Security at the Golden Gate Bridge has been tightened up a notch as crowds of people pile into San Francisco for the New Year. The added security comes just a week after a foiled terror plot at another city landmark, Pier 39.
Since this time last year, the bridge patrol staff has jumped by a third. It started in the name of suicide prevention, and while they’ve prevented more suicides this year than last, visitors have enjoyed an added benefit: greater overall security.
Given the sheer profile of the Golden Gate Bridge, it might make for an obvious target for anyone intending to do harm. Luckily, surveillance also has synced up with the times.
"It does feel to me like they’re taking it seriously," Sausalito resident Steven Moore said. "It is an icon.
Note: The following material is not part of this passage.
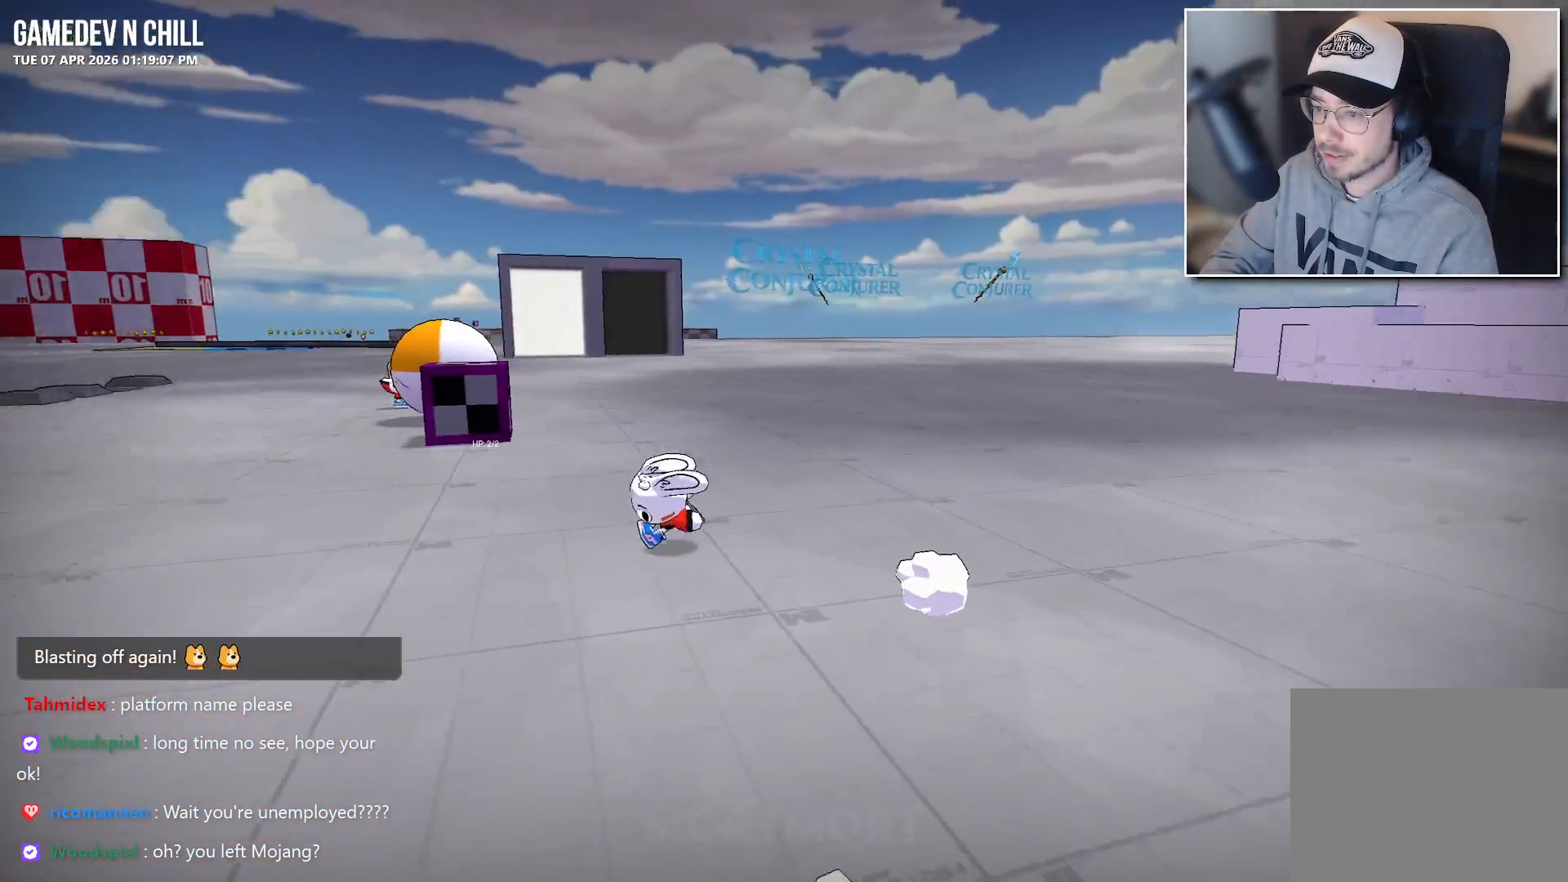
{"buttons": [], "left_stick": "up-left", "right_stick": "center", "events": [[67, "A", "down"], [83, "left_stick", "down"], [150, "A", "up"], [233, "left_stick", "right"], [383, "left_stick", "up"], [450, "left_stick", "up-left"]]}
There are a lot of people here from all over the world, and people to protect. And I think it’s worth every investment for security."
The bridge is the perfect backdrop for family time and photo ops, but historically also a magnet for people looking to end their life.
Heightened concerns over counseling and intervention inspired a spike in staffing, which Golden Gate Bridge Patrol Capt. Lisa Locati said benefits everyone.
"Years ago, we would have one, maybe two people on the sidewalks depending on staffing levels," she said. "But when we increased the staffing levels, now we have three to four, sometimes five people assigned to the sidewalks or the parking lot to the pedestrian approach to the span."
The 36-person bridge patrol unit combs the bridge by way of foot, car and cart. Its size is larger than the Sausalito Police Department.
Other changes have been instituted recently. San Francisco Marathon participants won’t be able to run on the road after 2017, and stuntmen scaling the north tower of the bridge back in April brought more security measures and added scrutiny.
"You know, it makes me feel more comfortable and safe," said Stefanie Rios. "And that’s the number one thing the country is always seeking, for the citizens here of the United States, our safety."
Los Angeles resident Julie Prager added: "It gives us a little bit more peace of mind, knowing that there are people out there protecting us. But you can’t tell, so it doesn’t make you feel nervous, knowing that you need protection."
Locati, who actually retired Thursday, said there’s a "blend" of security present at the bridge, with the California Highway Patrol and U.S. Parks Police working with the bridge patrol.